Bant Mag. No:36'dan // Davulcular anlatıyor: Sam Fogarino (Interpol / Magnetic Morning)

Bant Mag. No:36’da yer alan “Nasıl başladım? Neden başladım?¨: Davulcular anlatıyor isimli dosyada, yerli yabancı toplam 32 davulcunun, davulla ilgili hikayelerine yer verdik. Şimdi söz Interpol ve Magnetic Morning davulcusu Sam Fogarino’da!

Sam Fogarino
Interpol / Magnetic Morning

“Eğer melodi vücutsa, ritim onun yürüyüşüdür.”

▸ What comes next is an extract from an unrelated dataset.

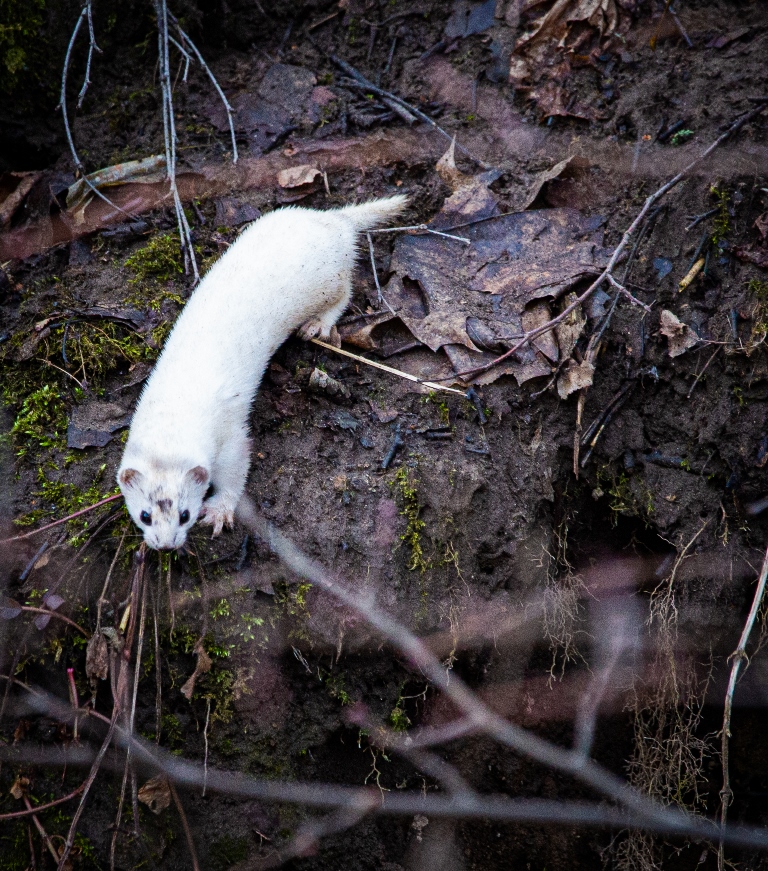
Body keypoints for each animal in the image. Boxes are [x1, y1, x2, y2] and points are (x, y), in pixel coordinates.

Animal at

Philedelphia’da 1973 yılının Noel’inde, o dönem epey genç olan ebeveynlerimden hediye olarak bir oyuncaktan nispeten iyi bir davul seti almıştım. O zamanlar beş yaşındaydım. Annem 30, babam da 32’ydi. İkisi de müziğe karşı bir doyumsuzluk içindeydi: rock, soul, erken dönem disko, Motown ve tabii ki Gamble and Huff olarak da bilinen Philly müziği.

Davullar ve ritimlere olan merakım ortaya çıkmadan önce, konseptleri ve yarattığı duygusal etkileriyle bir bütün hâlinde şarkılar benim tüm ilgimi bölünmeden çekiyordu. Noel’de gelen davul setini, müziğin yol açtığı bir vazgeçişle parçaladım ve sonra sevmeye başladım.

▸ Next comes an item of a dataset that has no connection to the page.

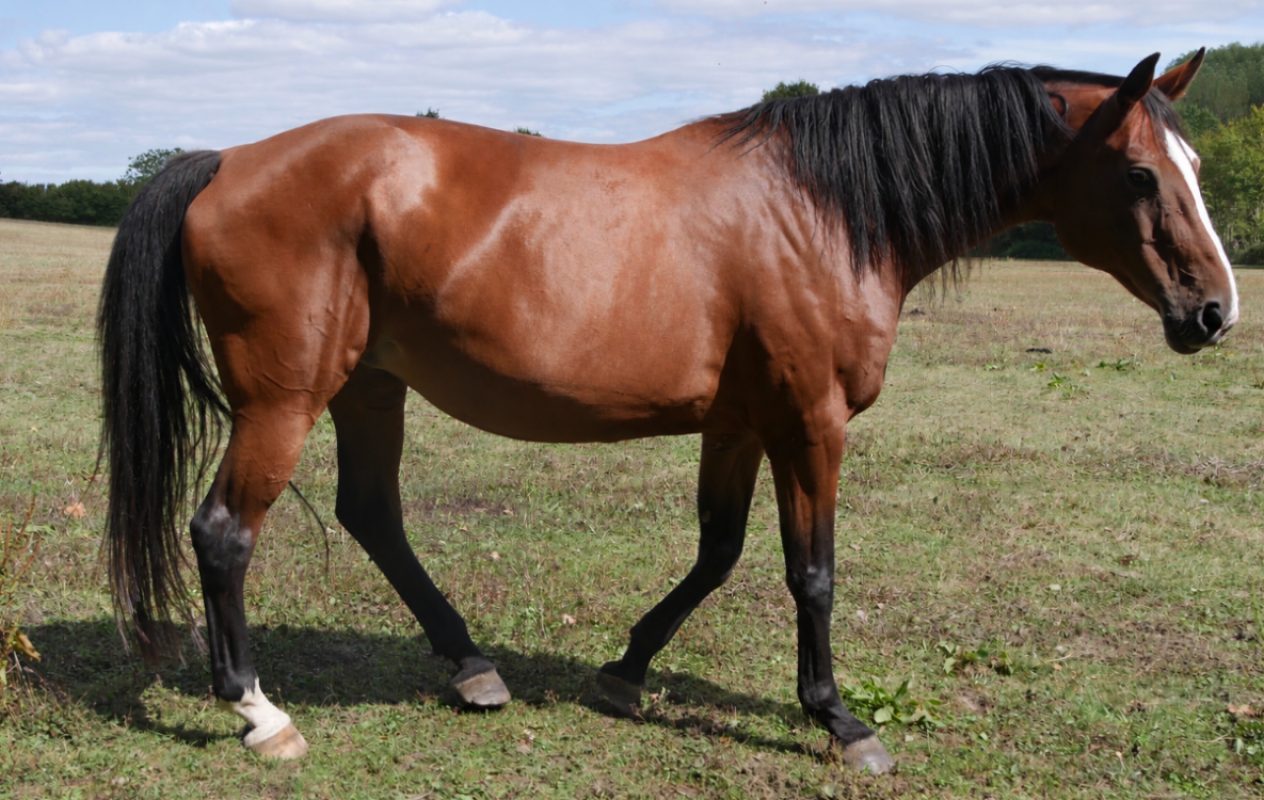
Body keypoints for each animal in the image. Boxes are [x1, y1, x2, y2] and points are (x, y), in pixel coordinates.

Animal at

Yaşım ilerledikçe piyanoya yöneldim. Sekiz yaşında gitara geçtim. 1980 yılında, ilk davul setimi aldıktan yedi yıl sonra davula olan ilgim geri geldi. Yine, bir tür vazgeçişle birlikte. Ağırlıklı olarak verebileceğim ilk referanslar vuruşların taşıdığı altmışlar ve yetmişlerin başlarındaki davul çalış stilleri. Annemin bodrum katında, benden birkaç yaş büyük üç arkadaşımla bir grup kurduk. Bir davulcu bulmamız gerekiyordu ve bir saniye bile düşünmeden bu rolü aldım. Davul çalmaya başlamaktan ziyade bir grubun davulcusu olmuştum. Olmazsa olmaz bir işlevi karşılayabilmek için. Şarkıyı sürüklemek, yapısını bir arada tutmak ve bir yandan hissiyatı oluşturmak. Eğer melodi vücutsa, ritim onun yürüyüşüdür. Bir şarkının yürüyüş şeklini kontrol etmek istemiştim. Bu halaneden sorusunun cevabı benim için.

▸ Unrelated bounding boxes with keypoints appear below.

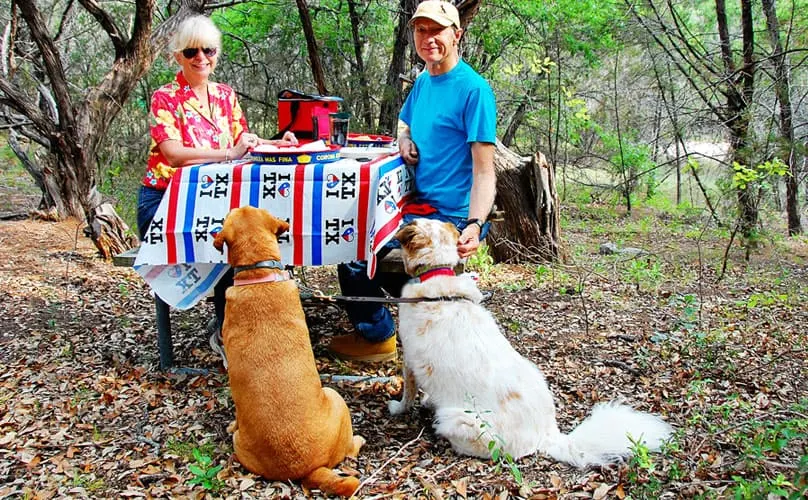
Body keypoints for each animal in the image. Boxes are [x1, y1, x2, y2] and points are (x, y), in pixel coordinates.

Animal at [388, 220, 672, 468]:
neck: (435, 273)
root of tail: (548, 434)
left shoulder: (409, 361)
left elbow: (408, 394)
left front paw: (398, 408)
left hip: (456, 419)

Davul çalmak fiziksel bir huy; müzik gramerinde bir nevi noktalama işaretleri gibi. Müziğin koşuşu, yürüyüşü, sürünüşü ya da atlayışı. Kekelemesi ya da bağırması vurgular veya kısıtlamalarla oluyor. İnsanları hareket ettiriyor. Hepsini de tek kelime etmeden yapıyor.